Passage shown:

===============

我們不會進行敵意購併,並承諾完全保密並儘快答覆是否感興趣(通常不超過五分
鐘) ,我們傾向採現金交易,除非我們所換得的實質價值跟我們付出的一樣多,否則
不考慮發行股份。我們歡迎可能的賣方與那些過去與我們合作過的對象打聽,對於那
些好的公司與好的經營階層,我們可以提供一個好的歸屬。
* * * * *
About 96.4% of all eligible shares participated in our 1983
shareholder-designated contributions program. The total contributions
made pursuant to this program - disbursed in the early days of 1984 but
fully expensed in 1983 - were $3,066,501, and 1353 charities were
recipients. Although the response measured by the percentage of shares
participating was extraordinarily good, the response measured by the
percentage of holders participating was not as good. The reason may well
be the large number of new shareholders acquired through the merger and
their lack of familiarity with the program. We urge new shareholders to
read the description of the program on pages 52-53.

===============

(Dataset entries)
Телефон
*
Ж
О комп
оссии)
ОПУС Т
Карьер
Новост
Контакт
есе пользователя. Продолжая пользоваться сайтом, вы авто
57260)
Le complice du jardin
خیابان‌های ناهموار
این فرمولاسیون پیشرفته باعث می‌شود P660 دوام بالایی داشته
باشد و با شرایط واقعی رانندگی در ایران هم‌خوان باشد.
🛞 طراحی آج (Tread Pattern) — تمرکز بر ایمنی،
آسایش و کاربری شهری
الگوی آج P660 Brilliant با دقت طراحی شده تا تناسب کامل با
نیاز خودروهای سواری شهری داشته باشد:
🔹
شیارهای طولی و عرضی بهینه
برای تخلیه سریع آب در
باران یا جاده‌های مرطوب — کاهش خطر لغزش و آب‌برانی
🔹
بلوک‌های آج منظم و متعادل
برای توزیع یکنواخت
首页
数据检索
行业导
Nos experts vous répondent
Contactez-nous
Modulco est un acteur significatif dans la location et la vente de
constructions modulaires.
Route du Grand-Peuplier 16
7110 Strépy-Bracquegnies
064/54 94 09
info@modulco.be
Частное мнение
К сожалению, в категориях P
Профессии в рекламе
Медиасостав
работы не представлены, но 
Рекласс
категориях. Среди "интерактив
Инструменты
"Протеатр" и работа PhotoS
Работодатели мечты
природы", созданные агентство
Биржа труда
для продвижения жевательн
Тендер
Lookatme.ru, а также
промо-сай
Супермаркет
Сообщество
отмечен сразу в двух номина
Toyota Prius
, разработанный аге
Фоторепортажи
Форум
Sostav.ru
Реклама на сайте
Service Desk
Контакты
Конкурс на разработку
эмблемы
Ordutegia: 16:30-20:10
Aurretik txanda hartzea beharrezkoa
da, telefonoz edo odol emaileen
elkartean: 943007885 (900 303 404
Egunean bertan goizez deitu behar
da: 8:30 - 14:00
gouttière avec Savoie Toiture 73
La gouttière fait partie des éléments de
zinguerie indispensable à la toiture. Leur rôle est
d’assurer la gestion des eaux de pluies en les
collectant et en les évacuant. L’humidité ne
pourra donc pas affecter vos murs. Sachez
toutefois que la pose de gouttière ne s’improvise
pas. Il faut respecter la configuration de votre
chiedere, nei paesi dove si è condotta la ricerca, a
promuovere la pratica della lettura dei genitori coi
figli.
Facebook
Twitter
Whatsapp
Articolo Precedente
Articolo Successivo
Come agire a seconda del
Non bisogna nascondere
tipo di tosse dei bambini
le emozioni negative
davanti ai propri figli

===============

Instruction 1:
Which numerical figures other than years does the passage on the shareholder-designated contributions program give?
Instruction 2:
Carry the passage on the shareholder-designated contributions program forward from its last sentence.
The material plays no part in this work.

Task answer 1:
96.4%, $3,066,501, 1353, 52-53

Task answer 2:
今年的股東指定捐贈計劃約有96.4%的有效票參與,總計在1984年初(帳列1983
年)捐出的款項分配給1,353家慈善機構,共計約三百萬美元,雖然股東回覆佔股權
的比率頗高,但佔股東總數的比率卻不甚理想,主要的原因可能是新購併進來的股東
人數較多且不熟悉本計劃的內容,我們建議新股東趕快閱讀相關資訊。
If you wish to participate in future programs, we strongly urge that
you immediately make sure that your shares are registered in the actual
owner’s name, not in “street” or nominee name. Shares not so registered
on September 28, 1984 will not be eligible for any 1984 program.
若你也想參加的話,我們強烈建議你趕快把股份從經紀人那兒改登記於自己的名下。
各位必須在1984年9月28日之前完成登記,才有權利參與1984年的捐贈計畫。
* * * * *
The Blue Chip/Berkshire merger went off without a hitch. Less than
one-tenth of 1% of the shares of each company voted against the merger,
and no requests for appraisal were made. In 1983, we gained some tax
efficiency from the merger and we expect to gain more in the future.
Blue Chips與Berkshire的合併案順利完成,僅有低於0.1%的股東表示反對,也沒
有人要求再評估,在1983年我們因而獲得了一些租稅上的優惠,我們預期往後幾年
能夠再獲得一些。
One interesting sidelight to the merger: Berkshire now has 1,146,909
shares outstanding compared to 1,137,778 shares at the beginning of fiscal
1965, the year present management assumed responsibility. For every 1%
of the company you owned at that time, you now would own .99%. Thus, all
of today’s assets - the News, See’s, Nebraska Furniture Mart, the Insurance
Group, $1.3 billion in marketable stocks, etc. - have been added to the
original textile assets with virtually no net dilution to the original owners.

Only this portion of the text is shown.